It's actually very simple, as there are only two D-Back pitchers out of the bullpen that are doing well: Brandon Lyon and Lance Cormier.
- Lance Cormier, 24.0 innings pitched, 1.42 WHIP, 1.9:1 k/bb ratio, 6.38 k/9, opponents batting line: .284/.357/.352, 1.88 ERA - Cormier's having a great season for Arizona thus far in his 1st full year in the bigs at 24 years of age. He appeared in 17 games in 2004, starting in five of them, and this year is better in just about every statistical category you care to name: higher strikeout rate, lower walk rate, suppressing power, using less pitches per inning, and -- here's the clincher -- a g/f ratio (ground ball to fly ball) of 2.24 this year as opposed to a 1.29 last season. Those groundballs are the key to his success, not only in getting outs, but in keeping that opponents SLG low as well. He's had enough success in the minor leagues to think that he may be able to keep these types of numbers rolling, but that is a huge jump in g/f ratio for one year. While it's possible Cormier has turned the corner in his first full season, I am loath to believe he could maintain that low ERA with his WHIP at that high-ish level. Again, we'll have to see if he can maintain that g/f ratio, because if he starts getting the ball up in the zone for whatever reason, the ratio will go down, and his opponents batting line and ERA will go up as the line drives pile up.
- Brandon Lyon, 18.1 innings pitched, 1.31 WHIP, 4.00 k/bb ratio, 5.89 k/9, opponents batting line: .284/.316/.405, 1.96 ERA - Lyon is currently on the 15-day DL with elbow problems, and as the closer for Arizona, this one will bear close scrutiny. As far as his numbers, it's very simple. Lyon isn't walking anyone, with only three free passes issued in those 18+ innings. He's also got the lowest OPS against of anytime in his short career, currently standing at .705, whereas the lowest before this was 2004 where it was .806. While I don't really believe that it's smoke and mirrors that Lyon could be better, I don't think he's this good. He has a very pedestrian g/f ratio at 1.20, and when you couple that with his low-for-a-closer k/9 rate, it would certainly seem that Lyon could be a bit lucky to only allow a .705 OPS. Lyon, at 25 years old, does hold the same possibility as Cormier that he's simply turned a corner in his pitching ability, but whereas Cormier has a host of numbers to point out an improvement, Lyon only has two -- and that walk rate is a bit too low to be believed at this point. After he comes off the DL, we'll see how he looks, but with the elbow injury in addition to not really having any numbers that jump out and grab me, I'm going to predict a moderate regression for Lyon. I don't think he'll be bad, but he just won't be as good as a sub-2 ERA might lead one to think.

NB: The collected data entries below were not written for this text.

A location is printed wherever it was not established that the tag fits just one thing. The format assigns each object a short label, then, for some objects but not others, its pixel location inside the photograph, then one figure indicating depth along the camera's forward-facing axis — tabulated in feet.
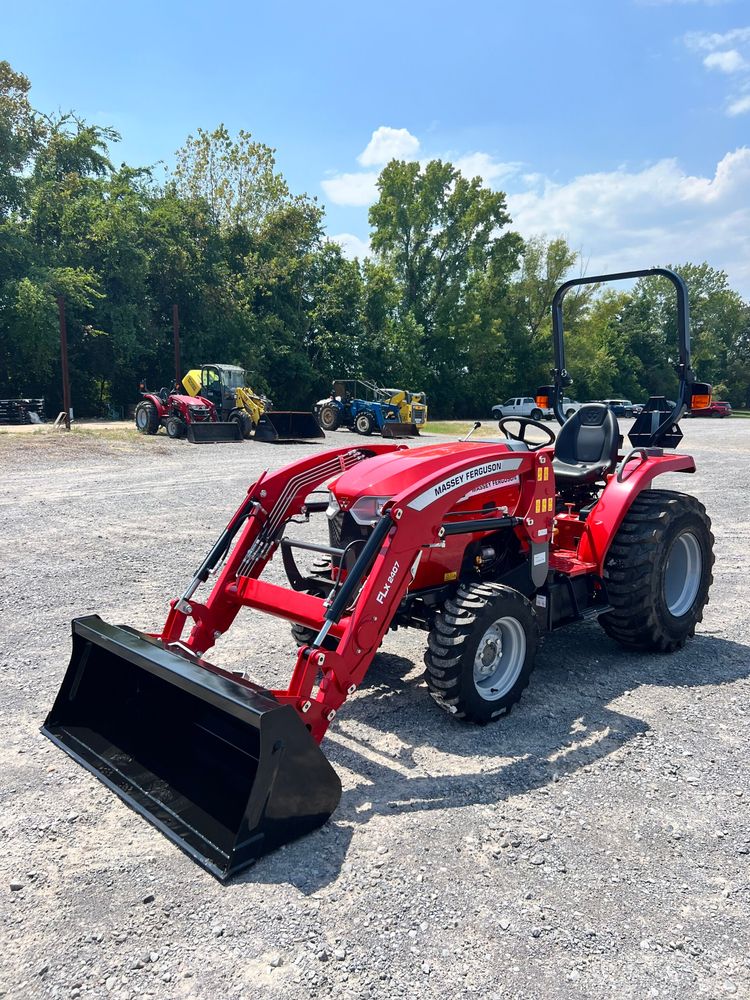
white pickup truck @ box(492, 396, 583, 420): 139.13
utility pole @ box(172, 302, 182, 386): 87.48
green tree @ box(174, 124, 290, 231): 132.57
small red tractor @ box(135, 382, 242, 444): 68.64
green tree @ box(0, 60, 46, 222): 90.63
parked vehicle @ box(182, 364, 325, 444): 70.38
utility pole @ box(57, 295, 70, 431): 71.87
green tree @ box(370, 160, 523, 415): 145.18
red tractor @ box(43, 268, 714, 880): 9.78
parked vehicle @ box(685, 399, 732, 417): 155.74
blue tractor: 87.10
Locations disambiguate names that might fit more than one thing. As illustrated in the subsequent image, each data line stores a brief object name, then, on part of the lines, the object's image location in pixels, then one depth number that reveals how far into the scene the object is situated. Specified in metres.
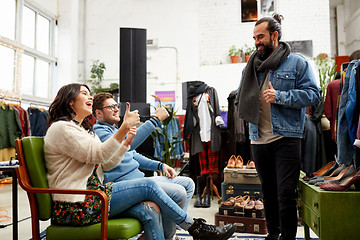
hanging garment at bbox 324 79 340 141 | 3.59
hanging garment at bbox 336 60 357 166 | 1.85
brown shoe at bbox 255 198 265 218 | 2.85
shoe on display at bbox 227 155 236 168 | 3.56
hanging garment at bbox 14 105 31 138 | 6.59
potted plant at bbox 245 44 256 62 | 8.36
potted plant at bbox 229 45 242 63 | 8.46
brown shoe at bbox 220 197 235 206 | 3.04
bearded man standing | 1.98
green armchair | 1.57
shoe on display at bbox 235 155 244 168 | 3.55
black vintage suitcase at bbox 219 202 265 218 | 2.86
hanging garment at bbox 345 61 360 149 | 1.78
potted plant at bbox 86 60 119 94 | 9.33
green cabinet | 1.70
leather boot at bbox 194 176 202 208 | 4.07
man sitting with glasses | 2.00
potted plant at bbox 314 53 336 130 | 7.73
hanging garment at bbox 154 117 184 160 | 4.25
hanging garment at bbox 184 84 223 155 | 4.29
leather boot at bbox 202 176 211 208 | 4.05
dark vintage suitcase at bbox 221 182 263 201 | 3.26
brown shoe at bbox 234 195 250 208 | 2.96
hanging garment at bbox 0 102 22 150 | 6.14
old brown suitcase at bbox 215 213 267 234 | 2.81
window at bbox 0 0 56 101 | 7.17
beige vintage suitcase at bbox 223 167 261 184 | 3.29
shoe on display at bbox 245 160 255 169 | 3.47
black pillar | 4.20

That's basically it. Every other Arizona reliever has had his problems this year, especially Mike Koplove, Javier Vasquez, and Jose Valverde. Vasquez was acquired from the Rockies earlier this year, and while he did have one good year with Colorado in 2003, things look a bit grim for him. I can easily say Koplove and Valverde aren't as bad as their ERA's say, Valverde in particular. They won't stay this bad.

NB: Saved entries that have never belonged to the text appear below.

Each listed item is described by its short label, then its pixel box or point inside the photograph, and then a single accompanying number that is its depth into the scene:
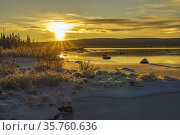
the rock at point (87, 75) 5.93
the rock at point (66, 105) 3.55
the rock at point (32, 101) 3.53
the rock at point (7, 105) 3.24
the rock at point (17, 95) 3.90
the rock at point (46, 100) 3.54
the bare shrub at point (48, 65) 6.75
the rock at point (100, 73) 6.52
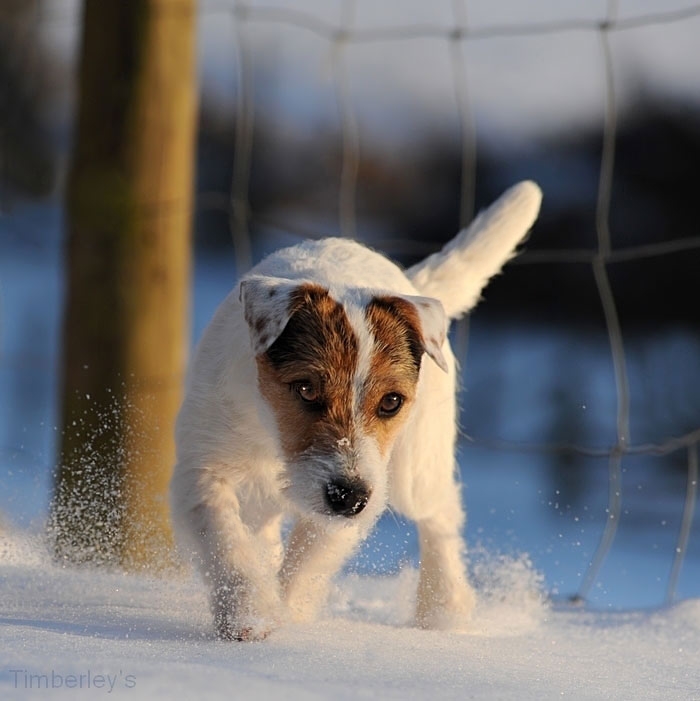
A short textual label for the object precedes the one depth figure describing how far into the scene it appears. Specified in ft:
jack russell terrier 16.60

While I see a possible regression in Cormier and a more probable regression in Lyon, the bullpen is a bit like the starting rotation in that these things will be balanced by Koplove and Valverde simply being the pitchers that they are -- decent-to-good relievers. One very important thing to watch out for; the bullpen, for the most part, has not been thoroughly tested this season except in Russ Ortiz' starts. It would be interesting to see how they do should the strength of the Diamondbacks, the starting rotation, falter a bit and put more pressure on them.
Thanks to Jim over at AZ Snakepit for the commentary and insight.
Did I just make it through an entire piece without making a single wisecrack?